→ **MATERIAL**
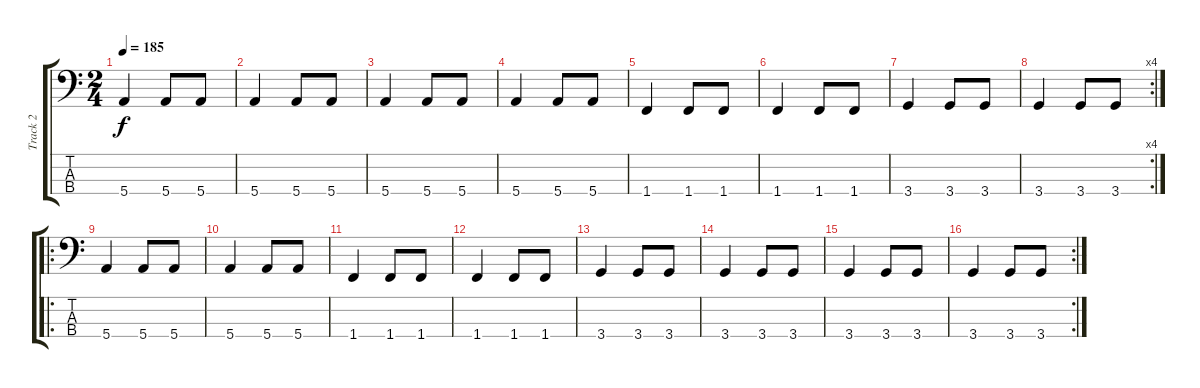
\track ("Track 2" "Track 2") {instrument electricbasspick}
\staff {score tabs}
\tuning (G2 D2 A1 E1) {hide}
\ts (2 4)
\tempo 185
\clef f4
\ks c
5.4.4{dy f instrument electricbasspick} 5.4.8 5.4.8 |
5.4.4 5.4.8 5.4.8 |
5.4.4 5.4.8 5.4.8 |
5.4.4 5.4.8 5.4.8 |
1.4.4 1.4.8 1.4.8 |
1.4.4 1.4.8 1.4.8 |
3.4.4 3.4.8 3.4.8 |
\rc 4
3.4.4 3.4.8 3.4.8 |
\ro
5.4.4 5.4.8 5.4.8 |
5.4.4 5.4.8 5.4.8 |
1.4.4 1.4.8 1.4.8 |
1.4.4 1.4.8 1.4.8 |
3.4.4 3.4.8 3.4.8 |
3.4.4 3.4.8 3.4.8 |
3.4.4 3.4.8 3.4.8 |
\rc 2
3.4.4 3.4.8 3.4.8
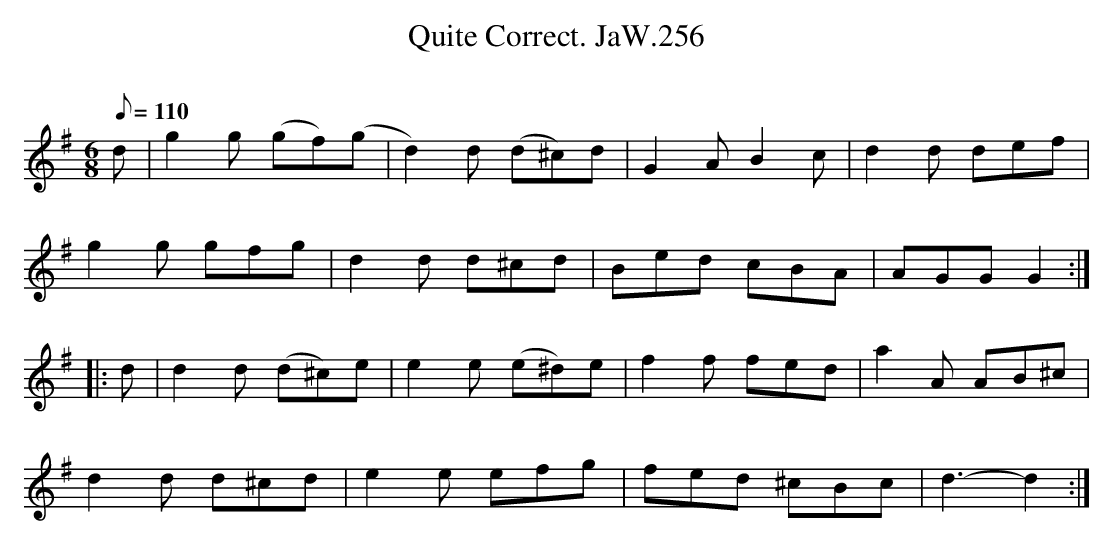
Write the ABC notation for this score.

X:1
T:Quite Correct. JaW.256
M:6/8
Q:110
O:
K:G
d|g2g (gf)(g|d2)d (d^c)d|G2A B2c|d2d def|
g2g gfg|d2d d^cd|Bed cBA|AGG G2:|
|:d|d2d (d^c)e|e2e (e^d)e|f2f fed|a2A AB^c|
d2d d^cd|e2e efg|fed ^cBc|d3-d2:|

→ **TASK DETAILS**
Transcribe all the records above line for line, leaving out the pictures.

→ **REPLY TO THE TASK**
\track ("Track 2" "Track 2") {instrument electricbasspick}
\staff {score tabs}
\tuning (G2 D2 A1 E1) {hide}
\ts (2 4)
\tempo 185
\clef f4
\ks c
5.4.4{dy f instrument electricbasspick} 5.4.8 5.4.8 |
5.4.4 5.4.8 5.4.8 |
5.4.4 5.4.8 5.4.8 |
5.4.4 5.4.8 5.4.8 |
1.4.4 1.4.8 1.4.8 |
1.4.4 1.4.8 1.4.8 |
3.4.4 3.4.8 3.4.8 |
\rc 4
3.4.4 3.4.8 3.4.8 |
\ro
5.4.4 5.4.8 5.4.8 |
5.4.4 5.4.8 5.4.8 |
1.4.4 1.4.8 1.4.8 |
1.4.4 1.4.8 1.4.8 |
3.4.4 3.4.8 3.4.8 |
3.4.4 3.4.8 3.4.8 |
3.4.4 3.4.8 3.4.8 |
\rc 2
3.4.4 3.4.8 3.4.8
Write the ABC notation for this score.

X:1
T:Quite Correct. JaW.256
M:6/8
Q:110
O:
K:G
d|g2g (gf)(g|d2)d (d^c)d|G2A B2c|d2d def|
g2g gfg|d2d d^cd|Bed cBA|AGG G2:|
|:d|d2d (d^c)e|e2e (e^d)e|f2f fed|a2A AB^c|
d2d d^cd|e2e efg|fed ^cBc|d3-d2:|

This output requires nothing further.